Knowing how well this strategy worked last year, I have been anxious to try it again this year. My students are starting a personal narrative, and I managed to work Power Writing into the lesson as a brainstorming piece. Last Friday, my Pre-AP class completed their Power Writing. I am by no means modest about my prowess as a teacher, but I have to admit that I was blown away but how much this class loved the assignment. 

After the first round, we did a tally on how many words each student had written. The range was from zero to 28. Once that tally was complete, something happened in their crazy little minds. This extreme competitiveness came out of I-don't-know-where, and it was GAME ON for round two. They were actually trying to steal one another's papers in order to get more words written.
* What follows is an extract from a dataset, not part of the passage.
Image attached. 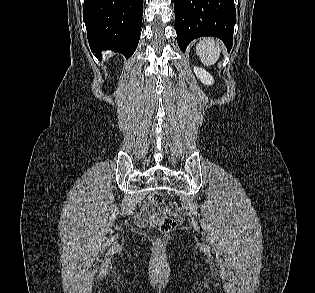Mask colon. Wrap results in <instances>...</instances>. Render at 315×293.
I'll return each mask as SVG.
<instances>
[{"instance_id": "colon-1", "label": "colon", "mask_w": 315, "mask_h": 293, "mask_svg": "<svg viewBox=\"0 0 315 293\" xmlns=\"http://www.w3.org/2000/svg\"><path fill=\"white\" fill-rule=\"evenodd\" d=\"M149 202L152 205L160 206L164 203V197L161 193L155 192L149 196ZM167 211L176 218L182 217V212L174 204H169L167 206ZM176 224V219L171 216L161 217L155 223L156 227L162 234H168L173 231L176 227Z\"/></svg>"}]
</instances>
When the timer beeped after sixty seconds, I was having to yell for them to stop writing because they wanted to continue. Most importantly, for me at least, they all wrote considerably more the second time than they had the first. 

By the third round, students were running around the room trying to hide from one another in order to protect their work. Each was determined to write more than anyone else. Again, I was begging them to stop writing, and they were begging to continue - so much so that they asked me for a bonus round. Is this really happening? I kept thinking. They want to write more? Getting students to write is usually like pulling teeth. 

I know to many of you that this may seem like pure chaos, and more often that not, my classroom looks like a disaster to the outsider. But I teach in a world where edu-tainment is a real term, and if the students are not entertained, we are very likely to lose them. I am far from an old-school teacher. The full engagement of 29 students is a dream come true. I am excited to complete this lesson with my academic classes in the next few days, and with this much success, this strategy will play a role in my classroom for years to come. 


  1. Love this idea! Totally stealing for my middle schoolers- Thanks!

  2. I have always been told that stealing is allowed in teaching. I just used the idea from a book. I think it is important to share successes. I would love to hear how this works for your kids.

  3. I just found your blog through Edmodo and a) you are awesome and adorable, and b) I am stealing this idea.

  4. haha... I didn't know I could be adorable at 40, but I'll take it.

    steal away. I am here to share. .

  5. I am doing this tomorrow to get my students ready for NaNoWriMo writing. So glad I found your blog - great stuff!!!

  6. Thank you thank you! I would love to hear how it goes. I suppose we should all be be thanking @writeguyjeff.

  7. This comment has been removed by the author.

  8. Words cannot express how much I appreciate your blog. Thank you for your help as I reteach myself how to teach middle school ELA (7th) after 10 years of teaching middle school drama. (I saw my typo in my previous comment, but I don't know how to edit a post on this site so I deleted it.)

  9. I love this idea, I plan to try this with my 7th grade students who hate to write.